# TASK BRIEF
Leave the images aside and repeat the whole listing exactly.

# SUPPLIED MATERIAL
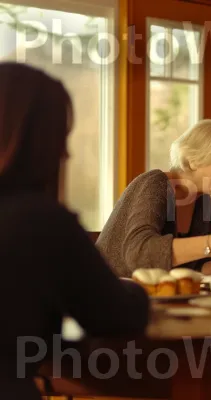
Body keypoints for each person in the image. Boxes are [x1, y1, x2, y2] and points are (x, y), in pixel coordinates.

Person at [0, 62, 149, 399]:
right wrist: (139, 290)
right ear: (39, 142)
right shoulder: (42, 222)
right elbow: (115, 315)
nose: (66, 153)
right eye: (60, 137)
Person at [96, 120, 211, 277]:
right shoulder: (155, 183)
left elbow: (189, 269)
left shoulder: (203, 202)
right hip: (104, 294)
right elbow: (138, 254)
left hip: (149, 296)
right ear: (194, 160)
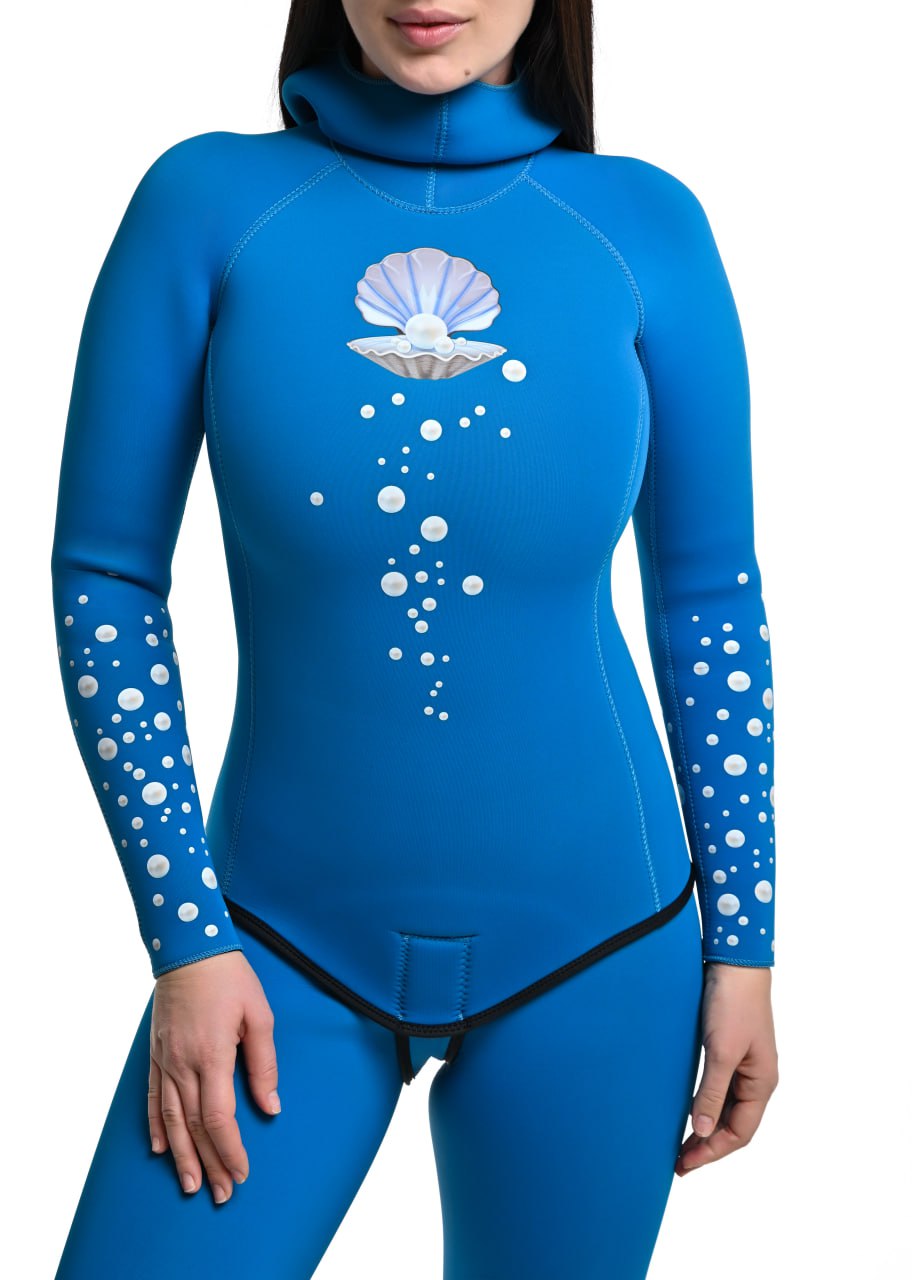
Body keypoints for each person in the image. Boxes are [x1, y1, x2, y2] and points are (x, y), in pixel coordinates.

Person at [50, 1, 780, 1275]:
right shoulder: (208, 204)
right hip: (269, 946)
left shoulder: (645, 225)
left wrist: (746, 941)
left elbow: (709, 598)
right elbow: (106, 578)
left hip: (606, 950)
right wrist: (186, 937)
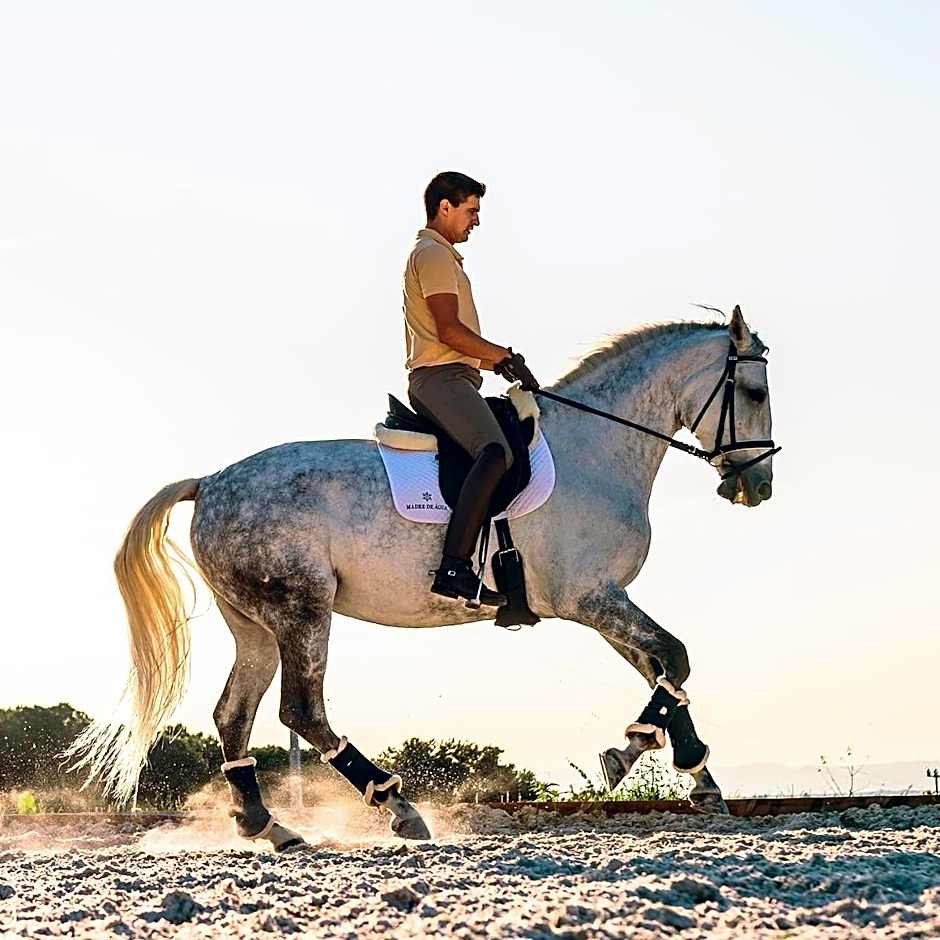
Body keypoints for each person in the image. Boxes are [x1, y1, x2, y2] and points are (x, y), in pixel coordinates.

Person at [403, 171, 540, 606]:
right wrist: (502, 355)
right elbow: (449, 332)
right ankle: (454, 568)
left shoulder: (442, 257)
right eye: (471, 211)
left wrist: (499, 364)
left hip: (456, 375)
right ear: (445, 207)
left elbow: (457, 344)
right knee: (495, 452)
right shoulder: (433, 255)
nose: (476, 221)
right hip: (439, 380)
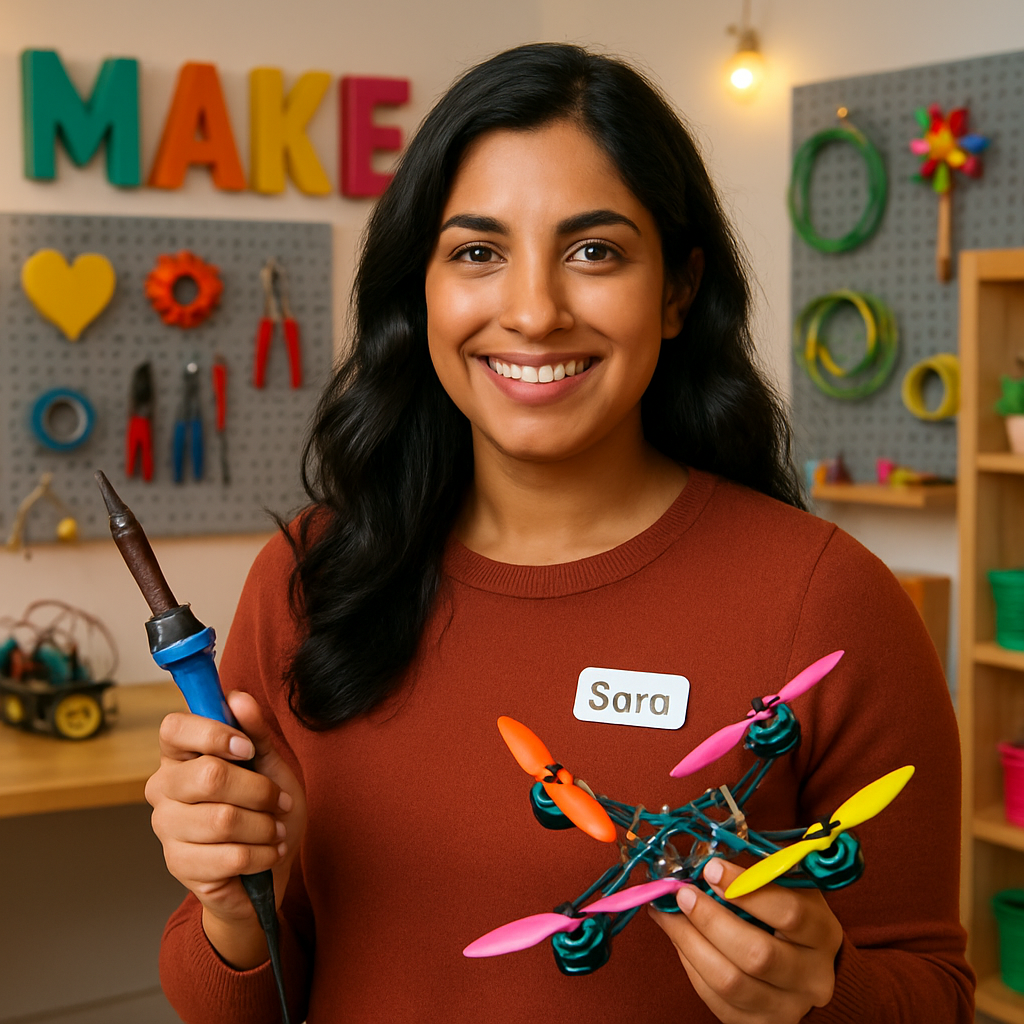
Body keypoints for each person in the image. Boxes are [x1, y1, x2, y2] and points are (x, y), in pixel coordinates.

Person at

# EXERCISE SOLUTION
Body keypoints for each person in the image. Boxes are [x1, y1, x2, y2] and points are (x, y), in pixel coordinates.

Person at [0, 62, 149, 399]:
right wrist: (139, 290)
right ear: (39, 142)
right shoulder: (42, 222)
right elbow: (115, 315)
nose: (66, 153)
right eye: (60, 137)
Person at [96, 120, 211, 277]:
right shoulder: (155, 183)
left elbow: (189, 269)
left shoulder: (203, 202)
right hip: (104, 294)
right elbow: (138, 254)
left hip: (149, 296)
right ear: (194, 160)
Body keypoints for each person in the image. Boxes are [x1, y1, x2, y2] and points are (x, y), in pixel coordinates.

Person at [50, 1, 780, 1275]:
right shoulder: (208, 204)
right hip: (269, 946)
left shoulder: (645, 225)
left wrist: (746, 941)
left elbow: (709, 598)
right elbow: (106, 578)
left hip: (606, 950)
right wrist: (186, 937)
Body keypoints for each person in the image. Boxes are [x1, y1, x2, y2] and points are (x, y), in pixel coordinates.

Person at [403, 171, 540, 606]:
right wrist: (502, 355)
right elbow: (449, 332)
right ankle: (454, 568)
left shoulder: (442, 257)
right eye: (471, 211)
left wrist: (499, 364)
left hip: (456, 375)
right ear: (445, 207)
left elbow: (457, 344)
right knee: (495, 452)
right shoulder: (433, 255)
nose: (476, 221)
right hip: (439, 380)
Body keypoints for each person in the image. Boxes are [x1, y1, x2, y2] and points are (x, y), in pixel coordinates.

Person at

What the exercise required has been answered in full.